The modular system consequently has two contradictory effects. On the one hand it is fairer for the individual student as it allows their individual ups and downs to be evened out across a range of modules*. On the other hand, there is the potential for the small cohort effects to adversely impact whole groups of students in a way that they have no control over, leading, in extremis, to the unfairness we have seen with the English grades this summer.

So, the short answer is that it isn’t that hard to create papers of similar difficulty, but the fact that it is human beings sitting them makes ensuring the real life outcomes are comparable a difficult task.

And now we are heading towards a single end of course exam. This was certainly the implication of the Secretary of States words in Parliament the other day.

We want to remove controlled assessment and coursework from core subjects. These assessment methods have – in all too many cases – corrupted the fair testing of students. We want to ensure that children are tested transparently on what they – and they alone – can do at the end of years of deep learning. Where individual practical work needs to be assessed in specific subjects, we will be flexible.

It is also strongly implied in the consultation document published soon after.

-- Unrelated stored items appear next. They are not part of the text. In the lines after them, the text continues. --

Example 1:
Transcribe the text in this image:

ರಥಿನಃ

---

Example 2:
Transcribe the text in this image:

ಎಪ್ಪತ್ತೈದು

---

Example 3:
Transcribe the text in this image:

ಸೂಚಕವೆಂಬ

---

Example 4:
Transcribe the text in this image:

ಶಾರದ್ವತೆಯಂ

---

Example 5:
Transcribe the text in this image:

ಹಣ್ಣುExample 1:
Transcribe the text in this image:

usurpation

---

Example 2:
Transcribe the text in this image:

Our preferred approach is to remove internal assessment from all six English Baccalaureate subjects. Existing qualifications in all six subjects, offered in England and overseas, already offer opportunities for 100% external assessment – for example, in modern foreign languages, through externally assessed speaking exams, which are  conducted and recorded by the teacher and marked by an external  examiner.

Where ever we end up it will be nearer to wholly examined end of course assessment than we are now. Reason will probably out and we won’t have 3 hour exams, more likely two or three exams, with a mixture of exam types (multiple choice, short answers, long answers) similar to those in existence for O Levels. There will also be elements for specific subjects assessed through means other than written exam, though these are likely to be externally  marked (with considerable impact on the cost of exams).

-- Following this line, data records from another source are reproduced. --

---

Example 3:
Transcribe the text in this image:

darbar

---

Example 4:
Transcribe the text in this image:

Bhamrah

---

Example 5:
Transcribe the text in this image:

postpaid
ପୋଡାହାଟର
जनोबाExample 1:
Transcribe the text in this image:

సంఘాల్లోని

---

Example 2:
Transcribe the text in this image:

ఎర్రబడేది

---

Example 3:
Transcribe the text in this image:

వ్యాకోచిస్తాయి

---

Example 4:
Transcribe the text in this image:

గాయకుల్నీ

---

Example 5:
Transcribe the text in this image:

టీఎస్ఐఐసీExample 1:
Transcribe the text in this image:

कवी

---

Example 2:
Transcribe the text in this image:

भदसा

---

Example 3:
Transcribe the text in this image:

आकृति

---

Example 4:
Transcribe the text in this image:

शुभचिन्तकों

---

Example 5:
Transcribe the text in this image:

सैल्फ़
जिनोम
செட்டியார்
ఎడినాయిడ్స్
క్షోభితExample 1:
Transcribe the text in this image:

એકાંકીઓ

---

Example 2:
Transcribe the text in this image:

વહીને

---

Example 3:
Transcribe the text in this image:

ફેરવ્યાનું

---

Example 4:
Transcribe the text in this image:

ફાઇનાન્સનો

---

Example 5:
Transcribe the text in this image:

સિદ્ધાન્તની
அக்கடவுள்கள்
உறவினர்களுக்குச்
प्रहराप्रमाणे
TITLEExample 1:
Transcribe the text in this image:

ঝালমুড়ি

Whatever the exact nature of what we end up with it is disingenuous for the SoS to suggest that the current system unfairly advantages some students whilst a changed system wouldn’t. At the individual student level different types assessment will always advantage some and disadvantage others. What the revised system will do is make it easier for OfQual and the exam boards to do their job of ensuring that the assessment standard is maintained over time. This will however be at some cost to ensuring that students capabilities are assessed by the best measures possible. It will unfairly benefit those students who perform best in one off exams, those who can cram large amounts of facts and regurgitate them, and those whose backgrounds provide them with facilities for quiet and considered revision to the cost of those that don’t.

I have no doubt that these costs outweigh the benefits.


*There is some evidence that across a cohort students perform better in a linear system rather than a modular one, but again this ignores the impact on individual students who would perform better with modules.